The stakes are highest in Florida and Missouri, where sweeping abortion rights amendments are endangering pro-life laws implemented after the overturning of Roe.
In Florida, Amendment 4 would allow abortion until fetal viability and then protect the woman’s health “as determined by the patient’s health care provider,” someone who doesn’t have to be a doctor and could be an abortion provider.
The amendment would eliminate the state’s heartbeat law, which bars most abortions after six weeks of gestation with several exceptions, including to protect the woman’s health.
Missouri’s Amendment 3 would eradicate one of the nation’s strictest abortion laws, which bans abortions except to protect the woman’s life or physical health, by adding the “right to reproductive freedom” to the state constitution.
Passing the Florida measure will be more formidable, given that the state requires a 60% vote for constitutional amendments. In Missouri, the threshold is 50%.
South Dakota’s Amendment G establishes a trimester framework similar to that of Roe v. Wade.
The proposal would prohibit restrictions on abortions in the first trimester, allow the state to enact some limits in the second trimester, and bar abortion in the third trimester with exceptions for the life and health of the mother.

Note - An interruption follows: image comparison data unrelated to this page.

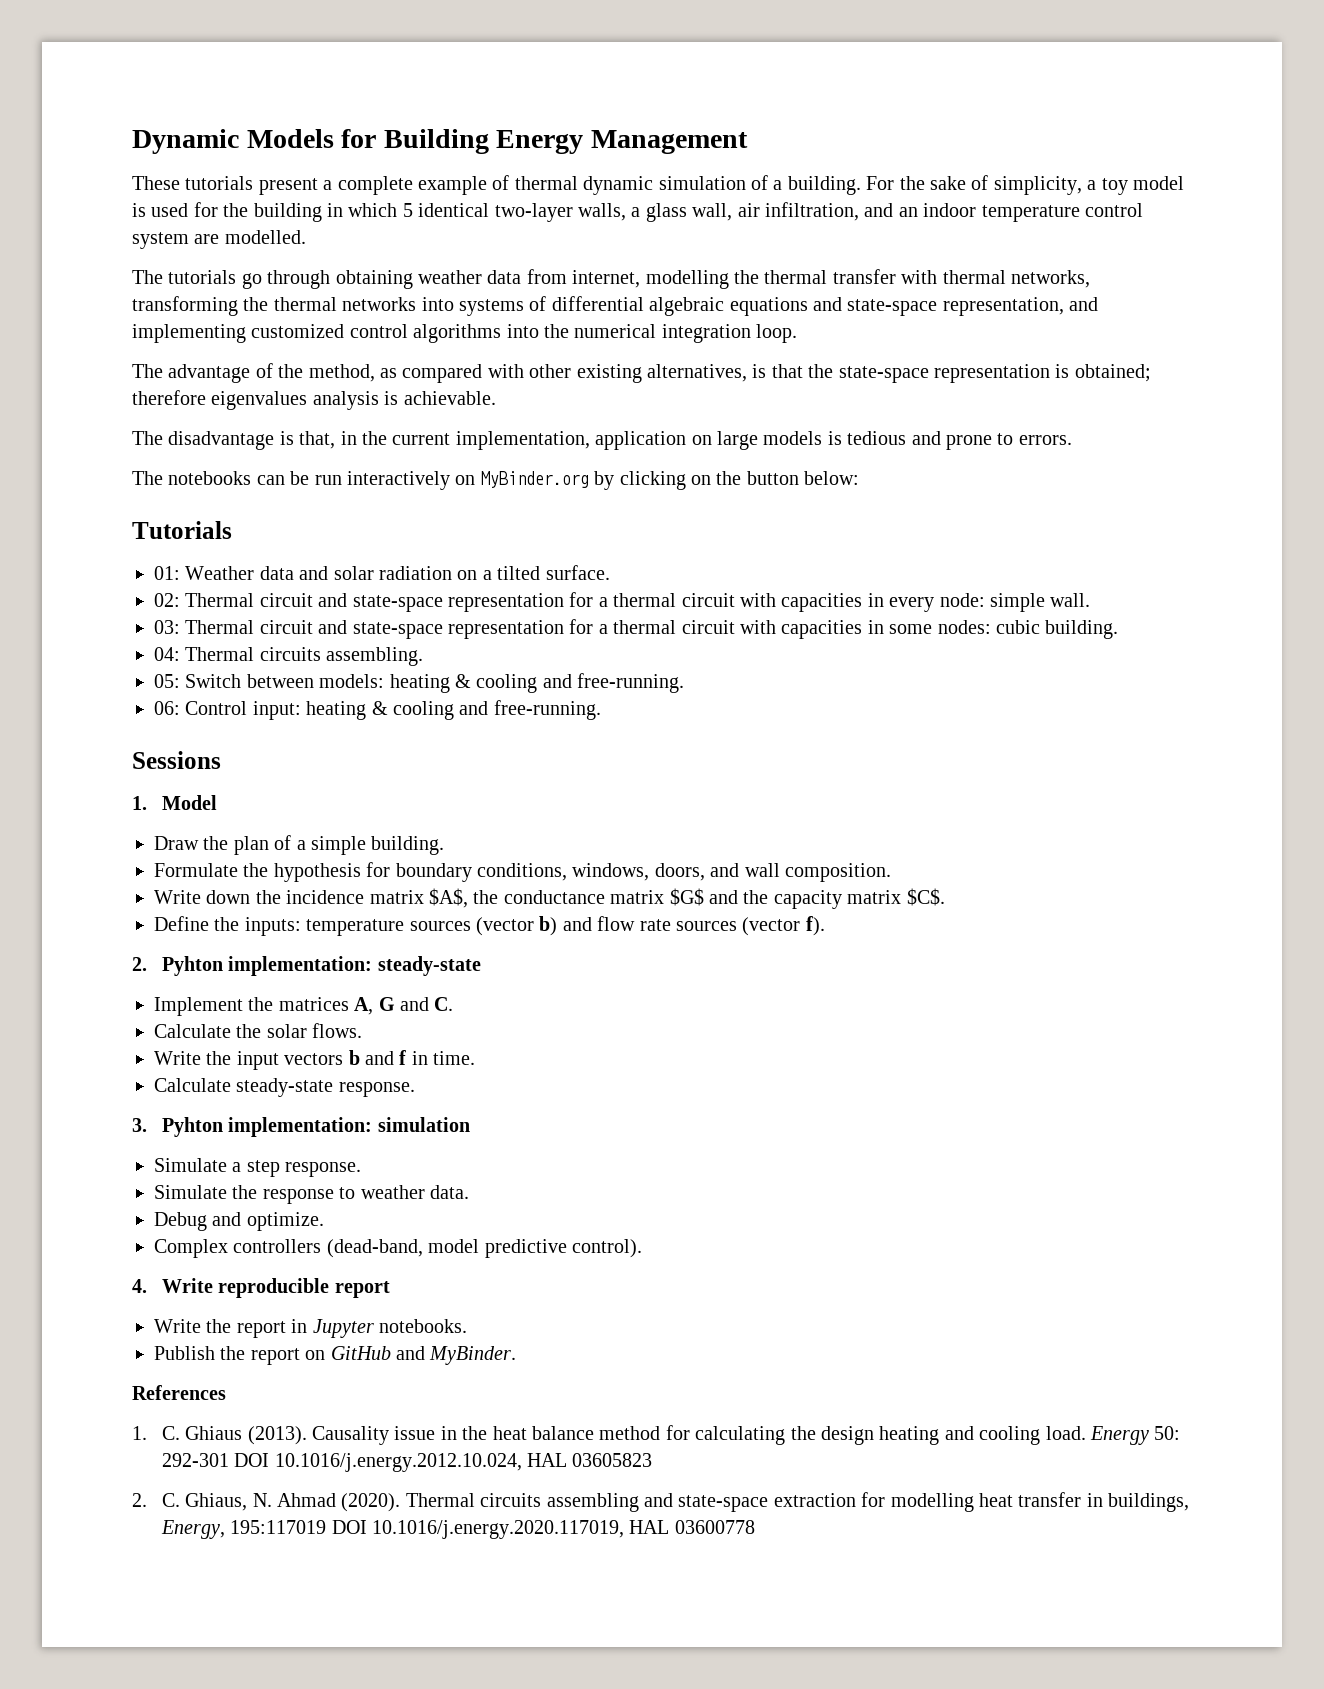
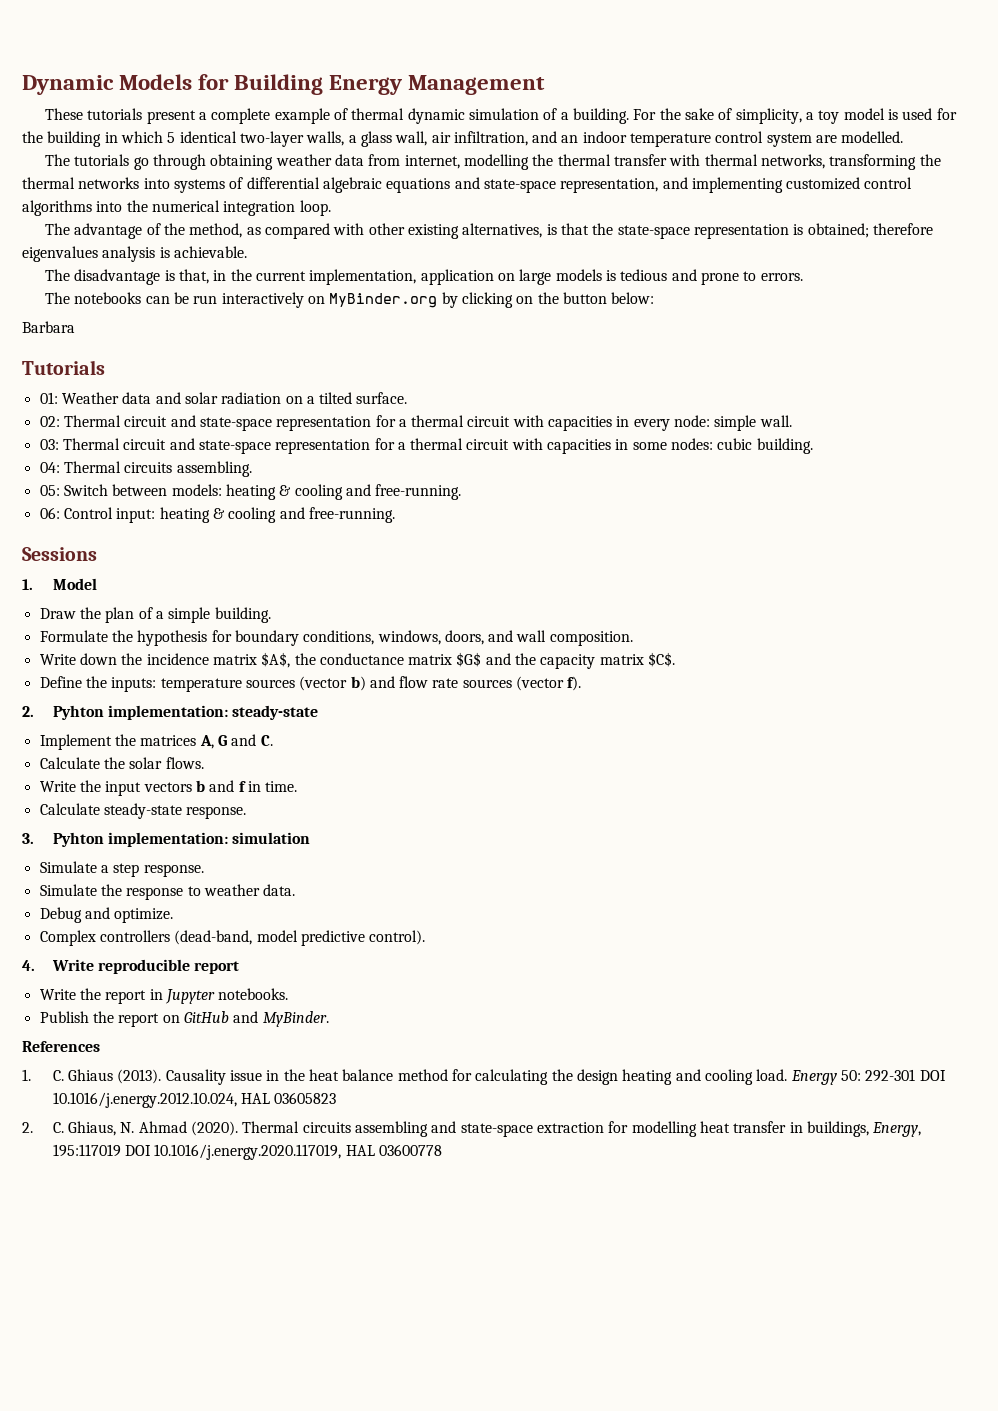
(860, 478) none -> [22,321,75,333] // Barbara

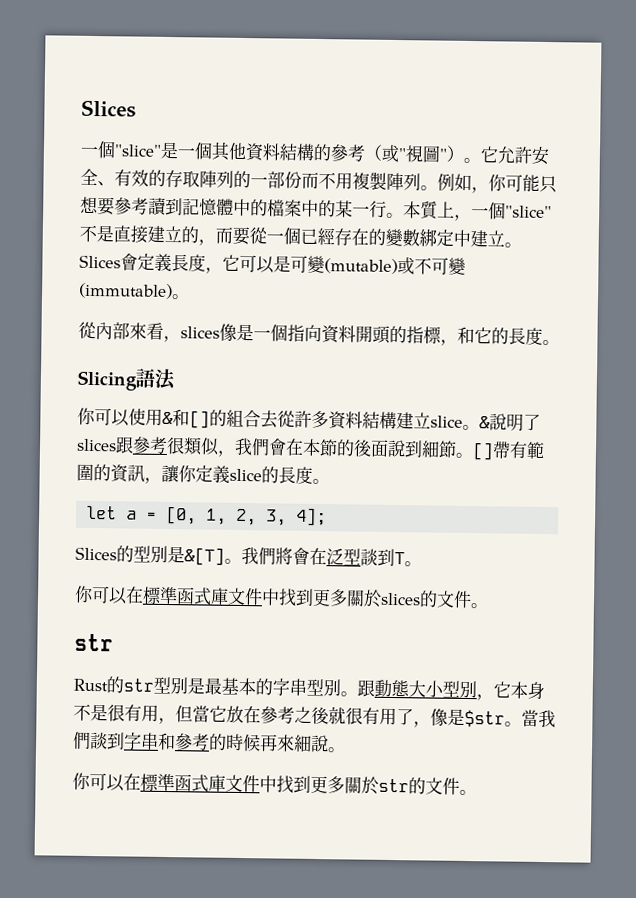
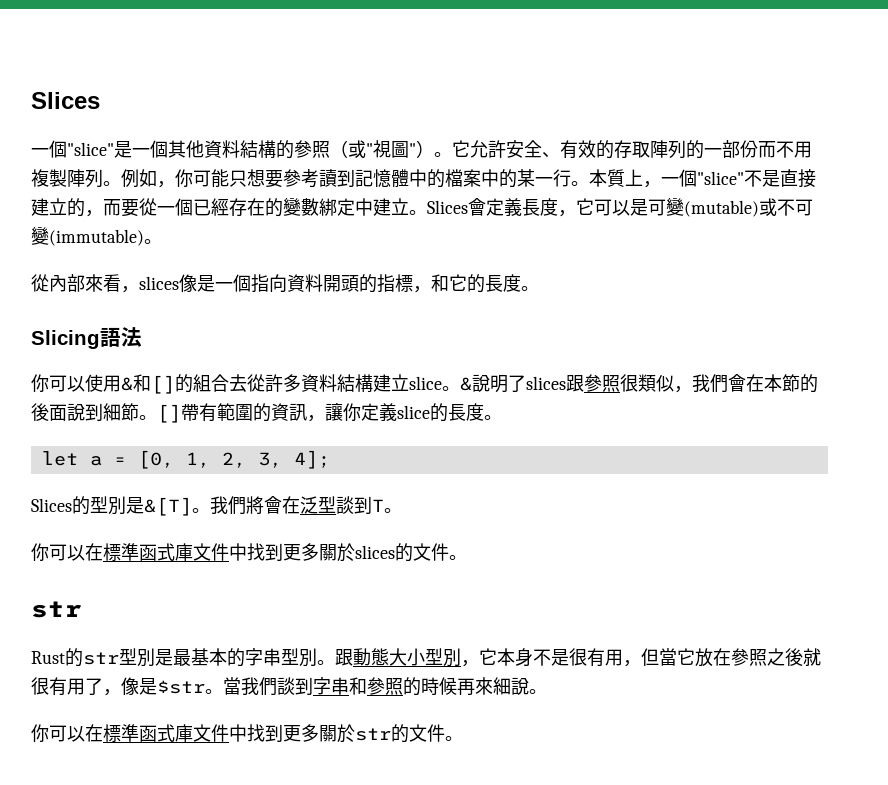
[347,144,366,162] 考 -> [312,141,330,158] 照
[149,436,168,454] 考 -> [602,375,620,392] 照
[277,706,295,724] 考 -> [749,649,767,666] 照
[191,733,210,751] 考 -> [385,678,403,695] 照

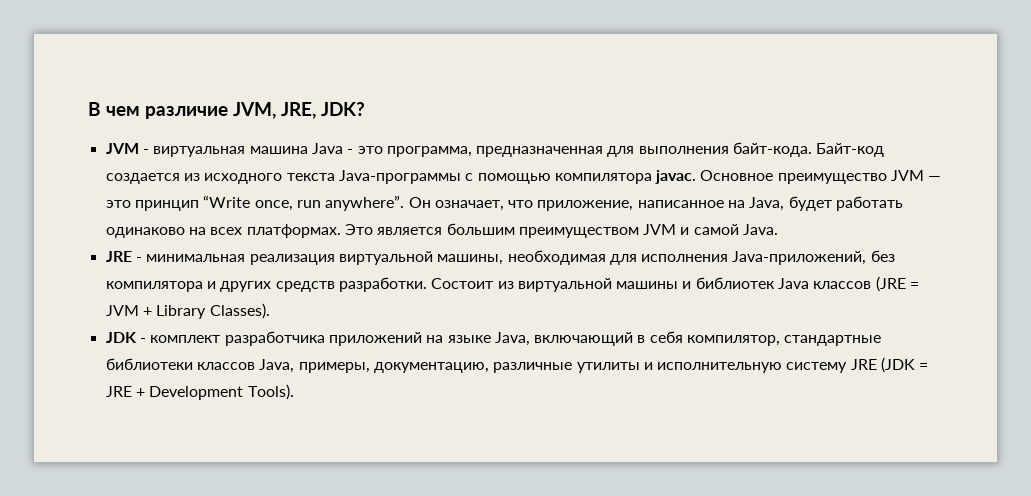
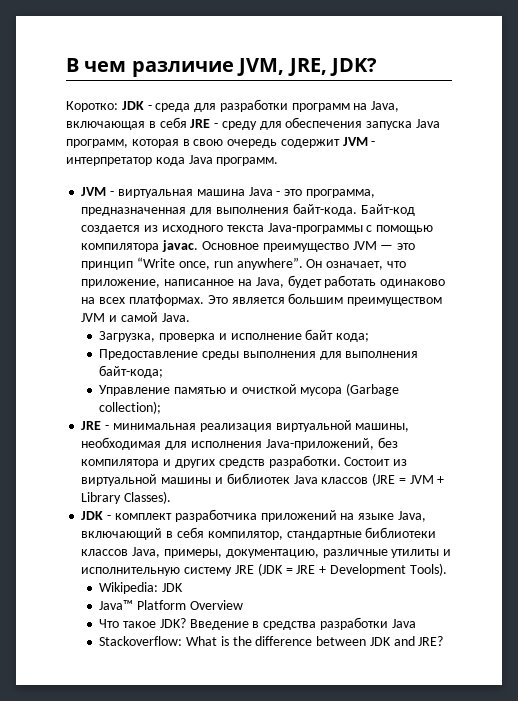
(365, 109) none -> [66,99,400,112] [66,117,441,130] [66,137,376,148] [66,155,279,166] // Коротко: JDK - среда для разработки программ на Java, включающая в себя JRE - среду для обеспечения запуска Java программ, которая в свою очередь содержит JVM - интерпретатор кода Java программ.
(779, 229) none -> [99,329,370,342] [99,349,419,360] [99,365,164,378] [99,383,400,396] [99,401,162,414] // Загрузка, проверка и исполнение байт кода; // Предоставление среды выполнения для выполнения байт-кода; // Управление памятью и очисткой мусора (Garbage collection);
(294, 392) none -> [99,582,183,594] [99,600,243,610] [99,617,416,630] [99,636,444,646] // Wikipedia: JDK // Java™ Platform Overview // Что такое JDK? Введение в средства разработки Java // Stackoverflow: What is the difference between JDK and JRE?

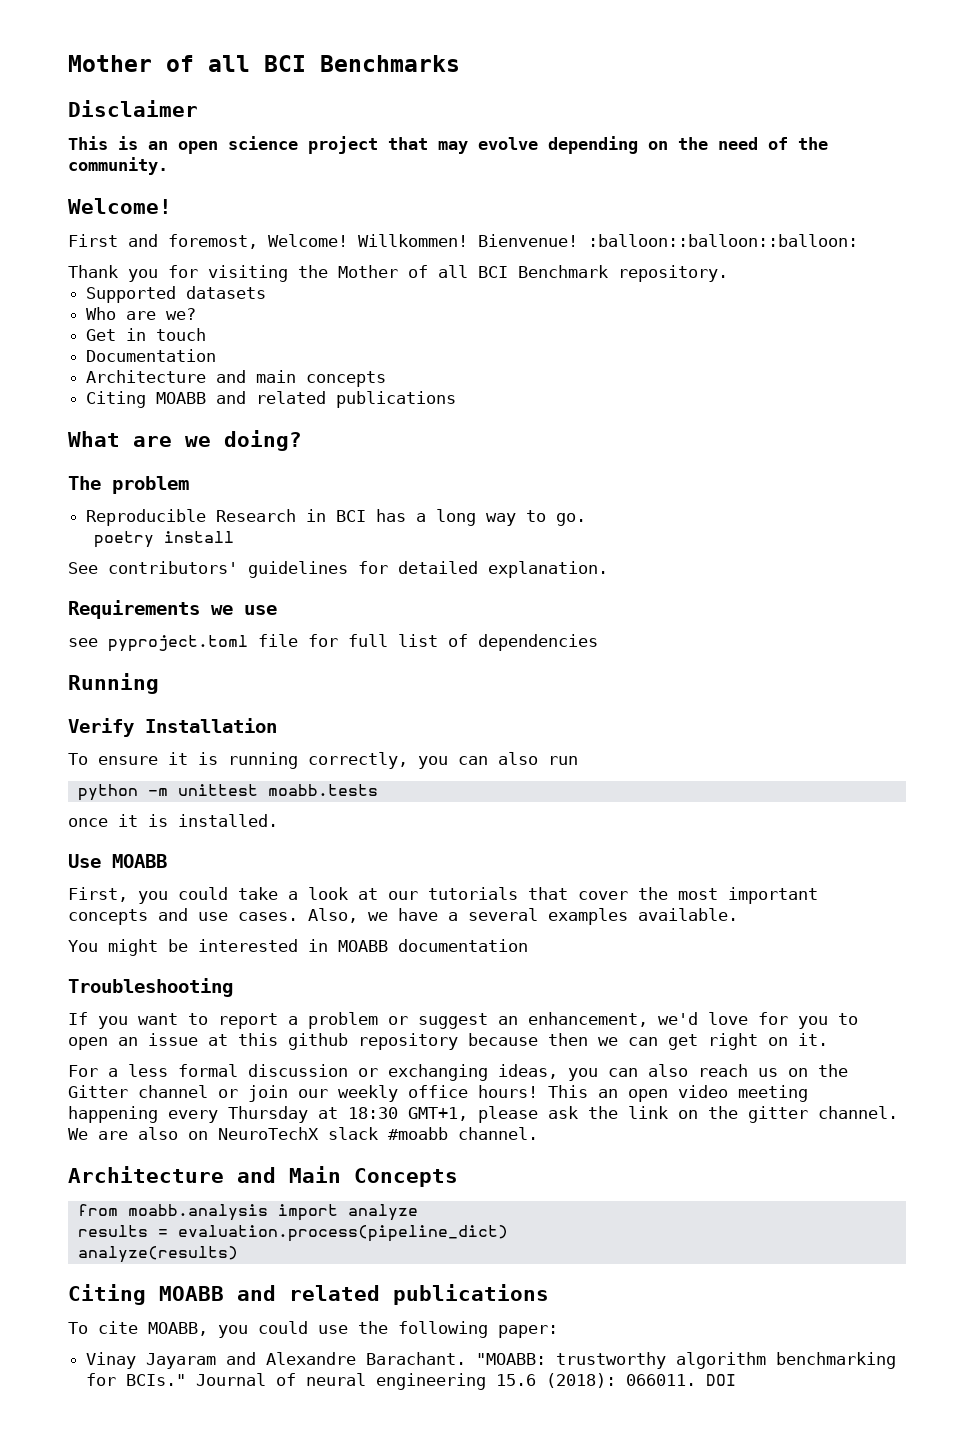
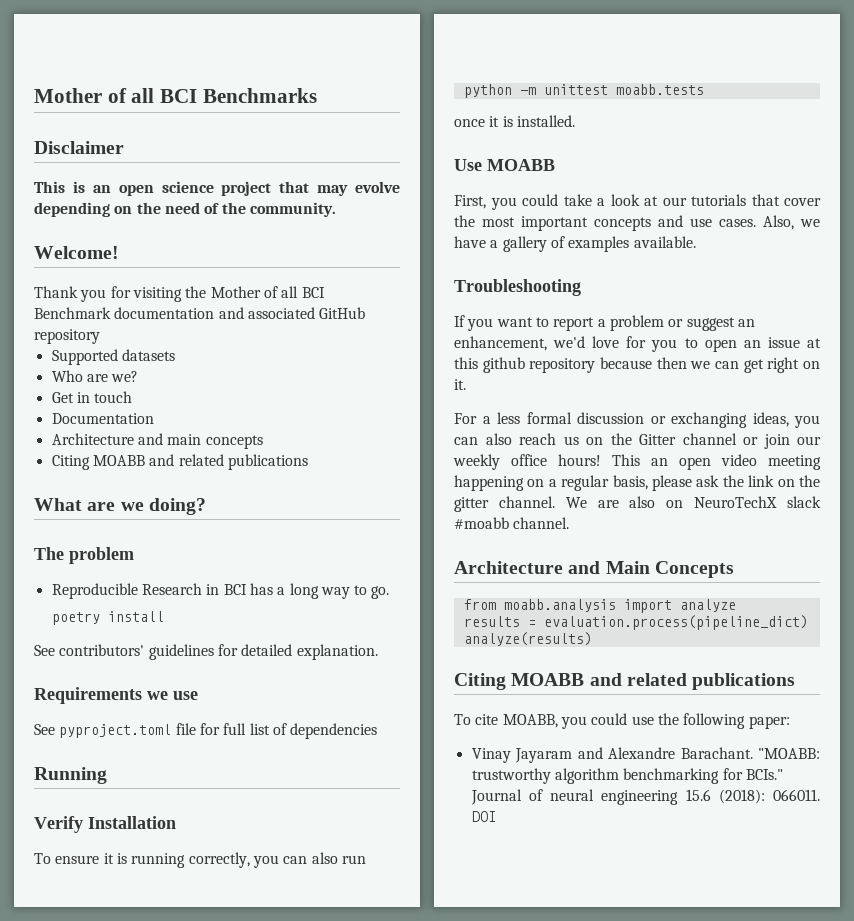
[68,234,858,249] // First and foremost, Welcome! Willkommen! Bienvenue! :balloon::balloon::balloon: -> (119, 252) none
[618,265,728,282] repository. -> [114,307,366,319] [34,329,100,344] documentation and associated GitHub repository
[68,638,98,647] see -> [34,724,55,735] See
[468,908,538,921] several -> [502,236,565,252] gallery of
[68,939,528,956] // You might be interested in MOABB documentation -> (696, 242) none
[168,1106,468,1123] every Thursday at 18:30 GMT+1, -> [527,475,648,491] on a regular basis,

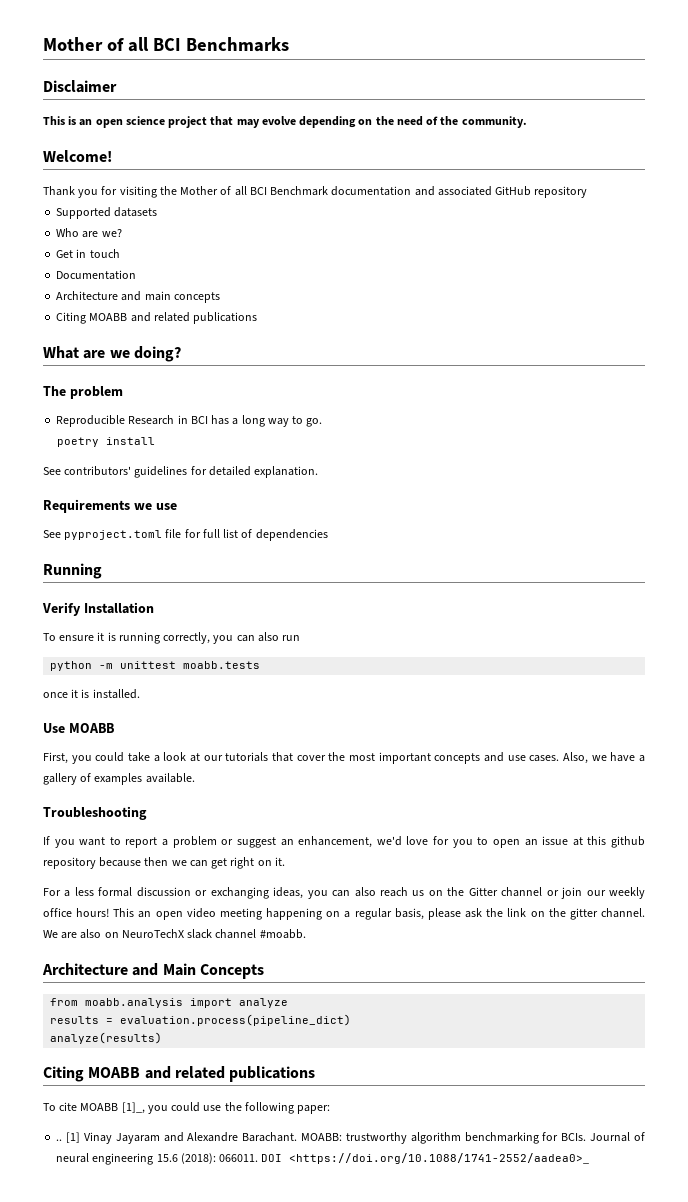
[454,517,570,529] #moabb channel. -> [215,929,306,939] channel #moabb.
[502,714,558,728] MOABB, -> [80,1102,145,1114] MOABB [1]_,
(790, 722) none -> [56,1132,81,1143] .. [1]
[758,748,820,759] "MOABB: -> [301,1133,343,1141] MOABB:
[745,769,783,780] BCIs." -> [561,1133,587,1141] BCIs.
(496, 816) none -> [289,1153,590,1164] <https://doi.org/10.1088/1741-2552/aadea0>_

Despite the hurdles in Colorado, Mr. Shamblin said he is “cautiously optimistic” about defeating Amendment 79, which requires a 55% vote to pass.
“According to our polling, this fails if the voters know the truth, the truth being that it creates a right to late-term, nine-month abortions, that it prohibits parental notification, and that it forces tax dollars to pay for abortions,” he said. “When people know those three things, this amendment fails, so it’s up to us to get the word out.”